Create a new virtual environment and clone the repository.

mkvirtualenv (env-name)
workon (env-name)
git clone https:github.com/varun-suresh/Clustering.git

Step 2:

Follow the instructions here to install pyflann.

Step 3:

For the demo, download the LFW data and the face vectors as mentioned above and run

cd Clustering
python demo.py --lfw_path path_to_lfw_dir -v vector_file

Results

Visualization

There is a very basic visualization script in place to examine the clusters. To use the script, download the LFW images and store them in yourpath/Clustering/ directory.

Before you can run the visualization script, you must run the demo script to save the clusters. I have also uploaded the clusters file. You can download that and visualize the clusters as well.

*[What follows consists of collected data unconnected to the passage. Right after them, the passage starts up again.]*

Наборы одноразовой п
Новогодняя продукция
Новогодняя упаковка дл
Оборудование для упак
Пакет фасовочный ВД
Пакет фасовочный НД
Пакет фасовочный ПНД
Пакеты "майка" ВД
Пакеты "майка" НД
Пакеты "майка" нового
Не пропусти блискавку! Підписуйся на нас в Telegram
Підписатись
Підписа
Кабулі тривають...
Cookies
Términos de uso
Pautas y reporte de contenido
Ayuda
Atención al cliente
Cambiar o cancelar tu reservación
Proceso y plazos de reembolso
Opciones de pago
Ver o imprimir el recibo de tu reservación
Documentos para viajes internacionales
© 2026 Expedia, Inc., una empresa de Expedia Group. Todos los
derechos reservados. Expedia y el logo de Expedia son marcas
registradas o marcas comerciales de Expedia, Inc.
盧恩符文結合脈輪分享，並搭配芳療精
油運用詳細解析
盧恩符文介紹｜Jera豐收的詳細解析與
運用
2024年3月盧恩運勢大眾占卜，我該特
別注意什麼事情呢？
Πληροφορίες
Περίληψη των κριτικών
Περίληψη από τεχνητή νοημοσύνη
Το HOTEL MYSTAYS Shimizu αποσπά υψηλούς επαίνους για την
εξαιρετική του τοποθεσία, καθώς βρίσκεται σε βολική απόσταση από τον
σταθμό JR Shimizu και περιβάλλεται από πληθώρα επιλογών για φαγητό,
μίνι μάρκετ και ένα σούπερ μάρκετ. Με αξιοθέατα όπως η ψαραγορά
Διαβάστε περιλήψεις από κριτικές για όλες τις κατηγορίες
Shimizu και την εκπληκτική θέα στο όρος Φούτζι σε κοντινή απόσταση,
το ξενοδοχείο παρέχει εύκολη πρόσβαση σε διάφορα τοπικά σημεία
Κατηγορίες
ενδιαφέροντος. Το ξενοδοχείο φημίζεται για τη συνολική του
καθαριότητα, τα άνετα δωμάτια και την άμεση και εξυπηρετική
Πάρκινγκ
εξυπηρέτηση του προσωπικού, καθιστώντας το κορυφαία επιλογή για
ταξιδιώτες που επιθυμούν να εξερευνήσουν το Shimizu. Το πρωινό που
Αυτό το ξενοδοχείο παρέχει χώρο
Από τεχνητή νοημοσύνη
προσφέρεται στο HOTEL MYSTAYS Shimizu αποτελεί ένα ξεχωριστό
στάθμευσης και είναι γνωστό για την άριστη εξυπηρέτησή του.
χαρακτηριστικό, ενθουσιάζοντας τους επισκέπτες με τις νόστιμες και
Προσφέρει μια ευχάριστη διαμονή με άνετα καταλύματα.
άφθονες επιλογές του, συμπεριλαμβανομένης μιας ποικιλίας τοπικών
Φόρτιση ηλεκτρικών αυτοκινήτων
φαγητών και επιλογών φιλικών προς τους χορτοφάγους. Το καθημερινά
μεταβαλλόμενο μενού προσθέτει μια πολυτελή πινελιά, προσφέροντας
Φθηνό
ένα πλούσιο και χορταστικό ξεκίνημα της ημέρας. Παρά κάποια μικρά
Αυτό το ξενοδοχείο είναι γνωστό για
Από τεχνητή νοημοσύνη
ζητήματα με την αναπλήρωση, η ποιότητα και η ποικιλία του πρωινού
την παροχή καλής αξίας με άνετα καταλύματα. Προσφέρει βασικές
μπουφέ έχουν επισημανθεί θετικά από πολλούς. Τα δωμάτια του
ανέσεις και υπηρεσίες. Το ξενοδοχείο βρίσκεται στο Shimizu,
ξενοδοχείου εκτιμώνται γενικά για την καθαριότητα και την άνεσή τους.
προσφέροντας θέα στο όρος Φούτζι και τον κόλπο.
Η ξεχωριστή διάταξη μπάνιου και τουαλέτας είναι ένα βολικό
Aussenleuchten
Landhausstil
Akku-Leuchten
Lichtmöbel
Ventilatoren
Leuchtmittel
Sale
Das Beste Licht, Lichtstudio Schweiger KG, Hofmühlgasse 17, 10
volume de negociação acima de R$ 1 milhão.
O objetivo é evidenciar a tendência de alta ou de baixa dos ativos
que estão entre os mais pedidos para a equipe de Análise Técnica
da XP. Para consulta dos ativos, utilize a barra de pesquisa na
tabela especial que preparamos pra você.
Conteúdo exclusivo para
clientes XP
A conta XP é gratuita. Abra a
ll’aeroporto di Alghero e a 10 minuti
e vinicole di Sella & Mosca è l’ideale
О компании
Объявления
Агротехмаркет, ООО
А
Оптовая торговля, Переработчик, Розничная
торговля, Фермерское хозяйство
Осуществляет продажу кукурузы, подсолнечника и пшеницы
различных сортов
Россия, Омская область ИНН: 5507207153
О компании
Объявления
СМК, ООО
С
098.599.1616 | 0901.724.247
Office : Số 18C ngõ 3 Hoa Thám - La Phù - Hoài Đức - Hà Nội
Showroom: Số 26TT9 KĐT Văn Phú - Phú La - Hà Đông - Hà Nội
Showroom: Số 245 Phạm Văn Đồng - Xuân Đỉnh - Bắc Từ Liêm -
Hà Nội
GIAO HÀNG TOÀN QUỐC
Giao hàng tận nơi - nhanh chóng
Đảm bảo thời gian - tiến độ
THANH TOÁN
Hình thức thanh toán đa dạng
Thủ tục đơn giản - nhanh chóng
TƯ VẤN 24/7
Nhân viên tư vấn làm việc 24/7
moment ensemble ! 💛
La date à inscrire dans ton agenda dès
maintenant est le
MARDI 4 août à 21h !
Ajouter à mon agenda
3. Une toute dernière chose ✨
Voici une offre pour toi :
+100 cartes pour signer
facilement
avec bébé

python visualize.py --lfw_path lfw/

On your browser, open this link and you should see the clusters.

Clusters Page

Single Cluster

f1 score:

We get a f1 score of 0.88 ~ 0.9 on the LFW dataset.

Contributions

Thanks Mengyue for looking closely at the precision drop and correcting the error.

Timing:

Using python's multiprocessing module, clustering LFW faces took about ~40 seconds. I did this on an 8-core machine using 4 processes(Using all 8 does not improve it by much because some cores are needed for background processes). The same experiment took 7 seconds on a 20 core machine.

Citations

You should cite the following paper if you use the algorithm.

@ARTICLE{2016arXiv160400989O,
   author = {{Otto}, C. and {Wang}, D. and {Jain}, A.~K.},
    title = "{Clustering Millions of Faces by Identity}",
  journal = {ArXiv e-prints},
archivePrefix = "arXiv",
   eprint = {1604.00989},

Face verification experiment

@article{wulight,
  title={A Light CNN for Deep Face Representation with Noisy Labels},
  author={Wu, Xiang and He, Ran and Sun, Zhenan and Tan, Tieniu}
  journal={arXiv preprint arXiv:1511.02683},
  year={2015}
}

If you use this implementation, please consider citing this implementation and code repository.